# Cub Cadet Super Lt1550 Electrical problem?



## Dutch515 (Apr 8, 2008)

Ive got a Cub Cadet Super LT1550 mower that has a problem staying running. When you start it up it runs just fine but after about 60 seconds of running it sputters and tries to catch itself but eventually dies. Has new fuel pump, fuel line, good fresh gas, rebuilt carb, by-passed (removed) elec. fuel shut off on bowl of carb, new spark plugs adjusted valves, full with new oil and filter. Its a fairly new unit I bought last spring, has 50 hours on meter. I think its got to be either one or both of the coils or the stator. Ive already isolated both coils by disconnecting the kill wires and also the main harness to the engine and low oil sensor. Even with no elec. at all to the engine, besides the hot wire to the starter, it still does the same thing. It will always fire right up with a little choke after it dies and if you wait 30 min you can get back on it and mow for another 60 seconds if your lucky. I just need someone elses' point of view on this. I also thought that it might be in the key switch, pto switch, pto relay or one of the dead-man switches but with both of the kill wires to the coils disconnected it still dies. 

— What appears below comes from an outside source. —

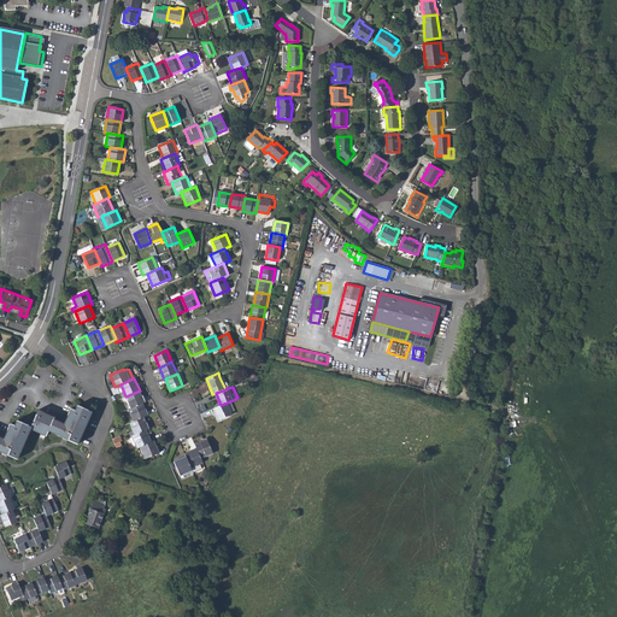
[(145,403),(140,391),(125,397),(130,409),(142,403),(145,403)]
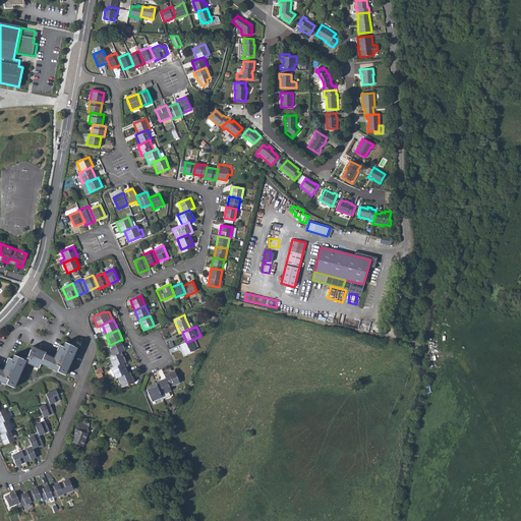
[(108,345),(113,355),(121,352),(125,350),(120,340),(110,345),(108,345)]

Its running a 25 h.p. Kohler Courage v-twin
Model - SV730s 
Spec - SV730-0011
Any help would be appreciated. 

Thanks, Dutch


----------



## dehrhardt (Apr 1, 2009)

The chances that both coils are bad are slim at best. It still sounds like a fuel starvation problem. You didn't mention in your post whether you loosened the fuel cap while running. If the vent on the cap isn't working it will cause the problem you're describing. You also didn't say anything about replacing the fuel filter? Kohler engines are sometimes finicky about filters. Your best bet would be to use an oem filter for your engine. You also want to check for any kinks in that new fuel line you put on. If none of that helps, or you've already checked, I'm not sure what else you would check.


----------



## Dutch515 (Apr 8, 2008)

I forgot about checking the vent, Ill try that out tomorrow. If that still doesnt work Im going to try a remote fuel tank and gravity feed the carb and see if its a bad pump, maybe it got blocked up. I does have a new filter on it but i guess it could be plugged too. Thanks for the reminders dehrhardt, Ill let you know how it goes. Dutch


----------



## Dutch515 (Apr 8, 2008)

yep, it was the gas cap. It runs great now, thanks for reminding me dehrhardt.

Dutch


----------



## dehrhardt (Apr 1, 2009)

Glad to help. and happy to hear you got it running!


----------